* [EXCERPTED TEXT]:
I have a problem. For some time now, my husband has been blogging almost every Tuesday morning about the danger in our Independent Baptist churches. I have grown up Independent Baptist. My husband grew up in a little country Southern Baptist church. I went to an Independent Baptist college. My husband went to the University of Tennessee. We met and married in an Independent Baptist church. We have always served in an Independent Baptist church. I was bred an Independent Baptist while my husband chose to become an Independent Baptist in college. All of my siblings attend an Independent Baptist church. Most of our friends either attend or pastor an Independent Baptist church. So, I am well aware and conversed in the practices and methods of the Independent Baptist.
My husband started telling me years ago, not long after we were married, that he worried for the Independent Baptists. He is a well-read man of great books by men of old. He has watched the timeline of history through the pages of wise men of yesteryear. He was greatly burdened for our generation and the general attitude among us. The more he talked to me about it, the more scared I got. Did he know that if he became vocal that we would lose friends? That we would be black-balled and rejected? Did he know that we would be called liberal and compromisers? Did he know that people would gossip behind our backs and would stoop to even making things up as long as it would validate their position that we were rebel rousers? Did he not know that he would be told he was a rebel for even bringing up an issue to discuss? Rebels never question. If we started questioning things in our own world, we were done for! I know. I have seen and heard these types of things all my life. I knew what happened to people if they spoke their hearts.

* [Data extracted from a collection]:
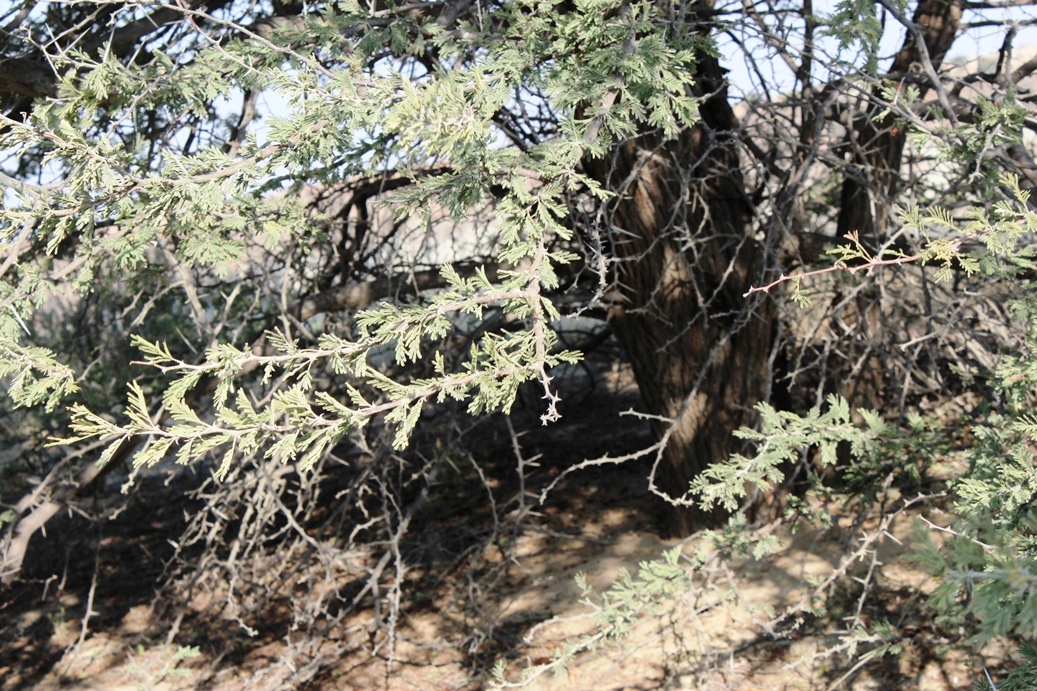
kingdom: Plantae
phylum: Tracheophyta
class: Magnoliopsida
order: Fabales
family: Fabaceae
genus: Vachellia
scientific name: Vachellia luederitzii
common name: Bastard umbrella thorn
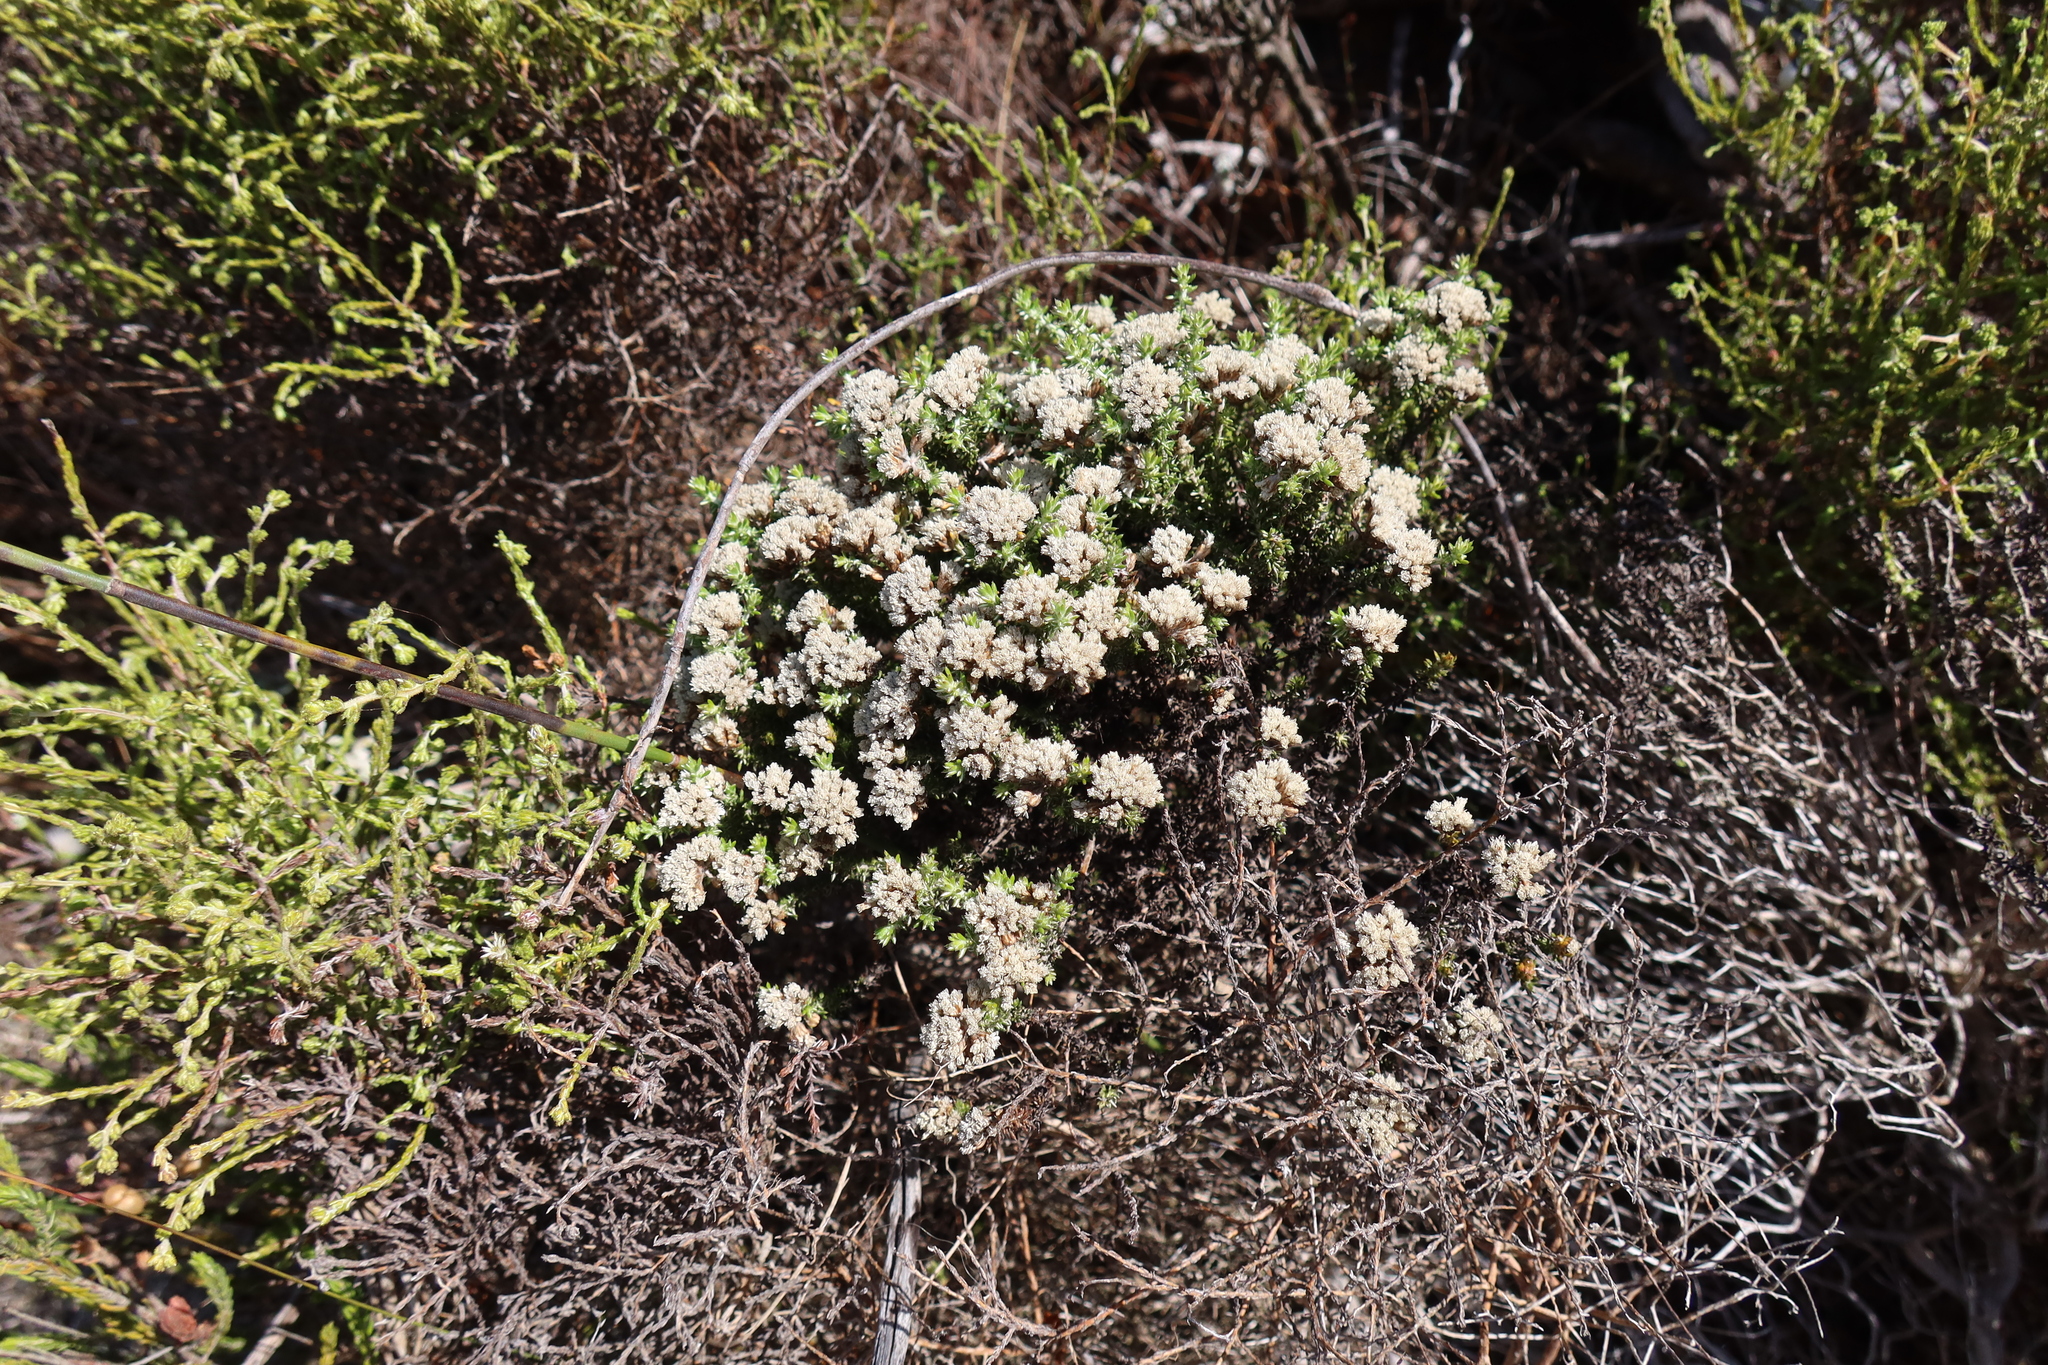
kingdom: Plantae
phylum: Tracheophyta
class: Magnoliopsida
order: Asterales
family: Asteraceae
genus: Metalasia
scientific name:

* [REQUIRED ACTIONS]:
1 - Decide whether each of these statements agrees with the post about Independent Baptist churches, and support each yes or no with the deciding words from the post: (a) The husband grew up in a Southern Baptist church. (b) The writer attended the University of Tennessee. (c) The husband blogs almost every Tuesday morning.
2 - Reproduce everything in the post about Independent Baptist churches from "I have a problem." down to "the Independent Baptist.", renaming "University of Tennessee" as "University of Georgia".
3 - List every sentence in the post about Independent Baptist churches that begins with the words "Did he".

* [TASK RESULTS]:
1 -
(a) Yes: "My husband grew up in a little country Southern Baptist church."
(b) No: "I went to an Independent Baptist college. My husband went to the University of Tennessee."
(c) Yes: "my husband has been blogging almost every Tuesday morning about the danger in our Independent Baptist churches."

2 -
I have a problem. For some time now, my husband has been blogging almost every Tuesday morning about the danger in our Independent Baptist churches. I have grown up Independent Baptist. My husband grew up in a little country Southern Baptist church. I went to an Independent Baptist college. My husband went to the University of Georgia. We met and married in an Independent Baptist church. We have always served in an Independent Baptist church. I was bred an Independent Baptist while my husband chose to become an Independent Baptist in college. All of my siblings attend an Independent Baptist church. Most of our friends either attend or pastor an Independent Baptist church. So, I am well aware and conversed in the practices and methods of the Independent Baptist.

3 -
- "Did he know that if he became vocal that we would lose friends?"
- "Did he know that we would be called liberal and compromisers?"
- "Did he know that people would gossip behind our backs and would stoop to even making things up as long as it would validate their position that we were rebel rousers?"
- "Did he not know that he would be told he was a rebel for even bringing up an issue to discuss?"